Le fait que les frontières de
l’Europe ne soient pas assurées ne génère-t-il pas une
incapacité à « se sentir européen » ?
L’anthropologue Maurice Godelier explique que le contrôle exercé
par une société sur son territoire est un élément essentiel de la
souveraineté politique. L’Europe comme corps politique générateur
de sentiment d’appartenance peut-il exister sans contours
territoriaux clairs ?
Je
partage entièrement l’analyse de Maurice Godelier et y insiste
depuis des années. Comment se sentir membre d’une communauté
politique ayant des valeurs communes et d’un ensemble géopolitique
lié par des intérêts communs si les limites ne sont pas fixées ?
De plus, comment concevoir une politique extérieure si on ne sait
pas où commence l’extérieur ? Cette question fait référence
à la politique continue d’élargissement de l’Union conduite
depuis 1991 dans l’ancienne Europe orientale.

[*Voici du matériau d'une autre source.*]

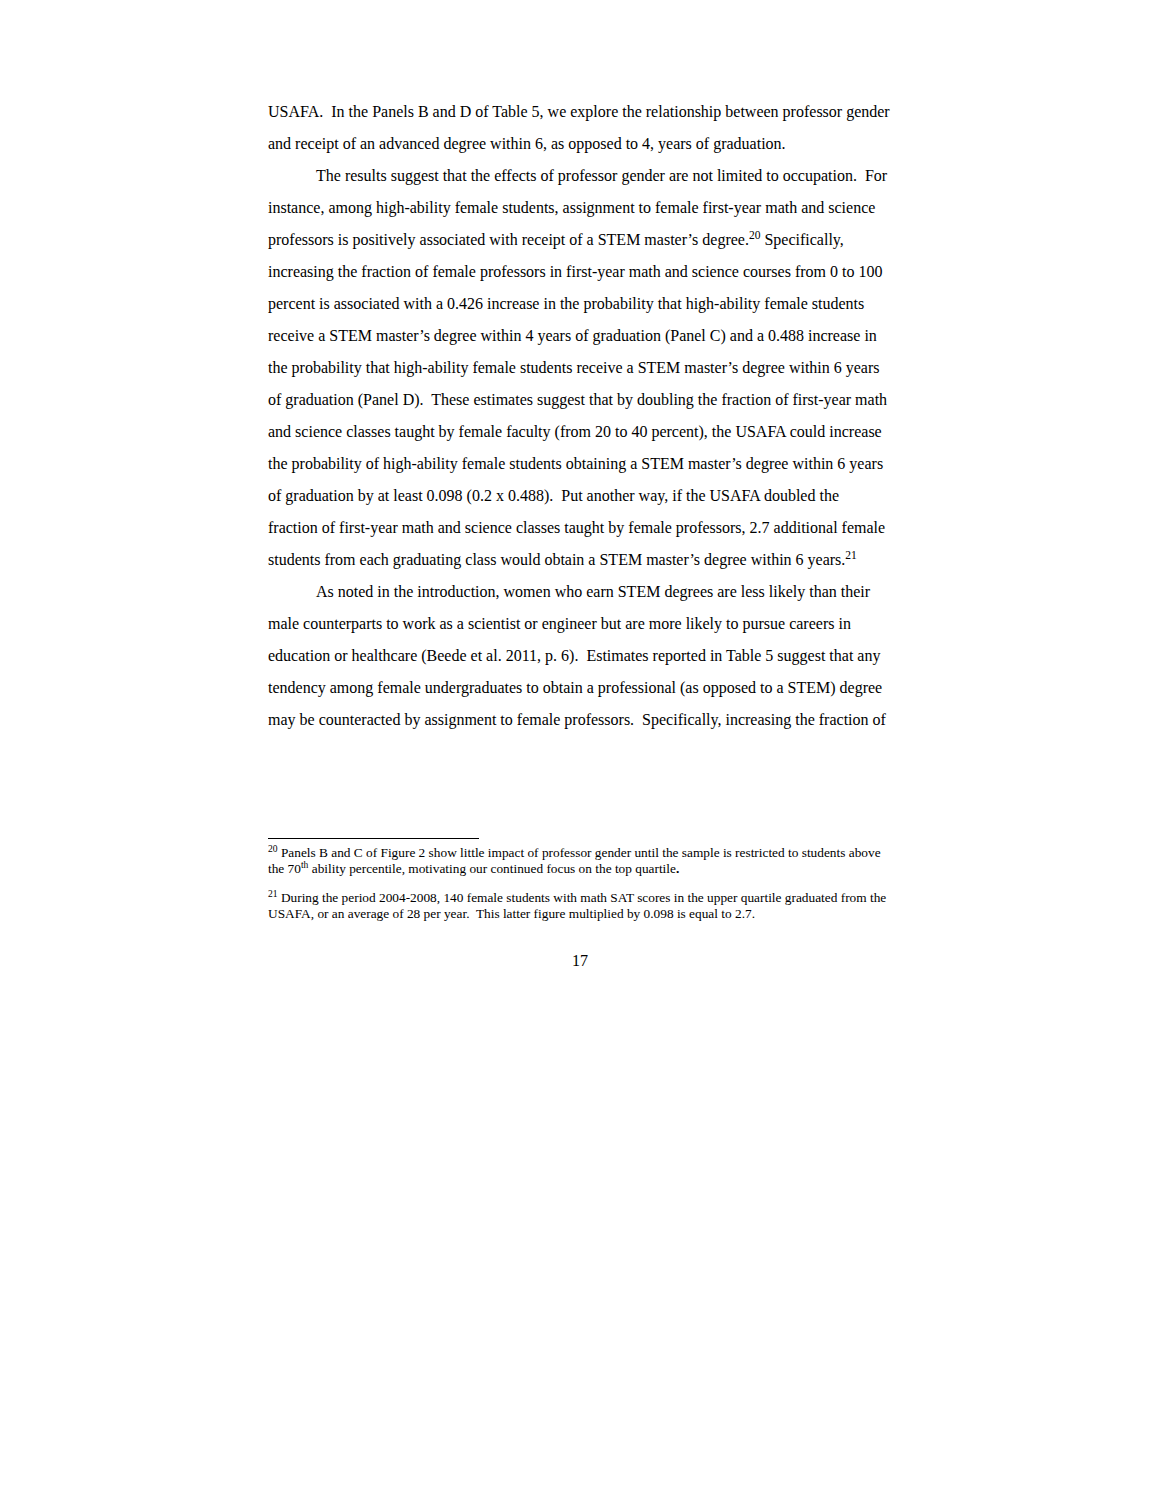USAFA. In the Panels B and D of Table 5, we explore the relationship between professor gender and receipt of an advanced degree within 6, as opposed to 4, years of graduation.
The results suggest that the effects of professor gender are not limited to occupation. For instance, among high-ability female students, assignment to female first-year math and science professors is positively associated with receipt of a STEM master’s degree.20 Specifically, increasing the fraction of female professors in first-year math and science courses from 0 to 100 percent is associated with a 0.426 increase in the probability that high-ability female students receive a STEM master’s degree within 4 years of graduation (Panel C) and a 0.488 increase in the probability that high-ability female students receive a STEM master’s degree within 6 years of graduation (Panel D). These estimates suggest that by doubling the fraction of first-year math and science classes taught by female faculty (from 20 to 40 percent), the USAFA could increase the probability of high-ability female students obtaining a STEM master’s degree within 6 years of graduation by at least 0.098 (0.2 x 0.488). Put another way, if the USAFA doubled the fraction of first-year math and science classes taught by female professors, 2.7 additional female students from each graduating class would obtain a STEM master’s degree within 6 years.21
As noted in the introduction, women who earn STEM degrees are less likely than their male counterparts to work as a scientist or engineer but are more likely to pursue careers in education or healthcare (Beede et al. 2011, p. 6). Estimates reported in Table 5 suggest that any tendency among female undergraduates to obtain a professional (as opposed to a STEM) degree may be counteracted by assignment to female professors. Specifically, increasing the fraction of
20 Panels B and C of Figure 2 show little impact of professor gender until the sample is restricted to students above the 70th ability percentile, motivating our continued focus on the top quartile.
21 During the period 2004-2008, 140 female students with math SAT scores in the upper quartile graduated from the USAFA, or an average of 28 per year. This latter figure multiplied by 0.098 is equal to 2.7.
17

Comment avoir une
« politique turque » si on balance constamment entre
périodes de négociation d’adhésion et gel du rapprochement ?
Ceci tient à la volonté de certains à utiliser les perspectives
d’adhésion pour transformer la Turquie dans un sens plus
démocratique. Mais est-ce vraiment à la portée des Européens
lorsque le régime poursuit une ligne néo-ottomane et de leadership
du monde sunnite ?
On
le voit, le projet européen comporte toujours deux volets : ce
que les nations veulent faire ensemble d'une part, et comment elles
se situent par rapport à leurs voisinages d'autre part. De ce point
de vue, l’indétermination des « frontières de l’Europe »
est en réalité une chance puisque la politique peut décider de ce
que la géographie n’offre pas spontanément.
Avec la « crise des
migrants » les accords de Schengen ont montré leurs limites,
nombre de pays ayant rétabli le contrôle à leurs frontières.
Pourquoi cet échec du régime frontalier européen ? Un nouveau
Schengen est-il souhaitable à terme ? A quelles conditions
est-il possible ?
La
convention de Schengen avait pour objectif de faciliter la libre
circulation intérieure des citoyens dans l’espace formé par les
États y ayant adhéré. Cette quatrième liberté complétait les
autres, qui concernent les biens, les capitaux et les services.
La
contrepartie de l’exercice collectif d’un contrôle des limites
extérieures du même espace, bien qu’inscrite dans la Convention,
n’avait jamais été mise en œuvre, d’une part en raison de
l’élargissement continu de l’Union européenne, d’autre part,
en l’absence de crises migratoires graves affectant plusieurs
États, jusqu’en 2015. En l’absence de contrôle sur les limites
externes, plusieurs États se trouvant sur les routes migratoires ont
décidé de rétablir des contrôles internes (exemple entre la Suède
et le Danemark, entre l’Autriche et l’Allemagne) ou bien
d’établir des contrôles externes stricts sur les segments de
l’espace Schengen (cas de la Hongrie avec la Serbie ou de la
Macédoine avec la Grèce).
Depuis
2016, le corps des garde-frontières et des garde-côtes a été
établi et semble faire preuve d’efficacité sur le segment
gréco-turc. Au large de la Libye, les réseaux criminels de passeurs
utilisent la présence de la flotte italienne pour projeter des flux
continus de migrants tout en récupérant leurs bateaux. On ne pourra
contrôler ces flux qu’avec le rétablissement d’une autorité
étatique centrale en Libye.
Si les frontières de l’Europe
sont incertaines, celles des pays européens sont-elles définitives ?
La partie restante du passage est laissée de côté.